Having changed back into uniforms from the ill-fitting Iranian suits given to them at the end of their detention, the eight sailors and seven marines applauded as their flight from Tehran landed at London Heathrow airport, Sky television reported.

They got straight off the British Airways jet, lined up for a quick photograph and then boarded a military helicopter that took them to a military base in southwest England for a reunion with their families and a debriefing.

The 14 men and one woman were on two zodiac boats seized by Iranian forces in the northern Gulf on March 23 and accused of illegally entering Iranian territorial waters.
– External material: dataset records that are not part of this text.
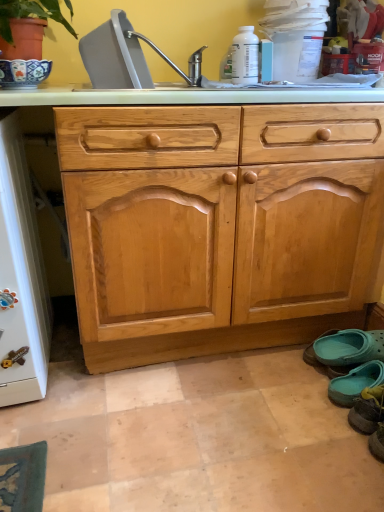
Question: Considering their positions, is gray plastic sink at upper center, which ranks as the first sink in front-to-back order, located in front of or behind teal rubber clogs at lower right, acting as the 1th footwear starting from the back?

Choices:
 (A) front
 (B) behind

Answer: (A)

Question: Considering the positions of point (102, 36) and point (377, 349), is point (102, 36) closer or farther from the camera than point (377, 349)?

Choices:
 (A) farther
 (B) closer

Answer: (B)

Question: Which of these objects is positioned closest to the gray plastic sink at upper center, placed as the 2th sink when sorted from back to front?

Choices:
 (A) teal fabric slipper at lower right, the second footwear when ordered from front to back
 (B) teal fabric slipper at lower right, arranged as the first footwear when viewed from the front
 (C) silver metallic faucet at upper center, acting as the first sink starting from the back
 (D) light brown wood drawer at center
 (E) white glossy refrigerator at left

Answer: (C)

Question: Estimate the real-world distances between objects in this image. Which object is farther from the light brown wood drawer at center?

Choices:
 (A) white glossy refrigerator at left
 (B) silver metallic faucet at upper center, the 2th sink from the front
 (C) teal fabric slipper at lower right, the second footwear when ordered from front to back
 (D) teal fabric slipper at lower right, arranged as the first footwear when viewed from the front
 (E) teal rubber clogs at lower right, acting as the 1th footwear starting from the back

Answer: (D)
Britain insists they were in Iraqi waters.

Both sides came out of the dispute claiming at least a moral victory, with British Prime Minister Tony Blair insisting yesterday that their release had been obtained "without any deal".
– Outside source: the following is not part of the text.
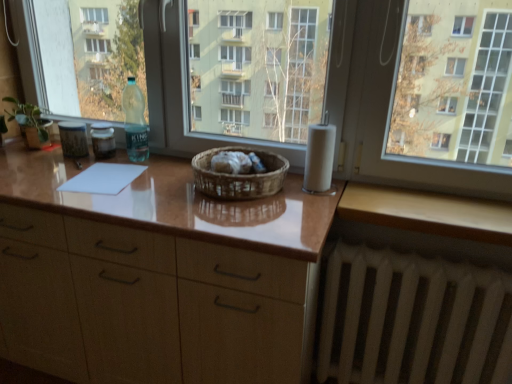
Where is `vacant area that is in front of green matte plant at left`? The height and width of the screenshot is (384, 512). vacant area that is in front of green matte plant at left is located at coordinates (26, 162).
Speaking in Downing Street as the jet carrying the Britons landed, Blair highlighted that their return coincided with the deaths of four British soldiers in Iraq, which he said showed the "ugly reality" of terrorism in the region.
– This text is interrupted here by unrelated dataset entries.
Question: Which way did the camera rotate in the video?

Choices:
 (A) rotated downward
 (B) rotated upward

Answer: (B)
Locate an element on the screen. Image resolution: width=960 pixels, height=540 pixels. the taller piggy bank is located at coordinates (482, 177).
The 15 were freed "without any deal, without any negotiation, without any side agreement of any nature whatever," Blair insisted.

"Just as we rejoice at the return of our 15 personnel, so today we also grieve and mourn for the loss of our soldiers in Basra who were killed as a result of a terrorist act," he said.

A top Iranian official said the Islamic state had also "achieved its objectives" in the crisis.

Ali Akbar Velayati, a former foreign minister and now advisor to supreme leader Ali Khamenei, said Britain sent a letter of apology to Iran the day before President Mahmoud Ahmadinejad announced the release of the 15.

"The Islamic Republic of Iran showed that it will defend its territorial integrity and has no fear," said Velayati.

"It achieved its objectives in pardoning the British sailors," he was quoted as saying by state television. After demanding an apology from Britain, Iran's President Mahmoud Ahmadinejad announced last Wednesday that the captives would be freed as a "gift" to the British people.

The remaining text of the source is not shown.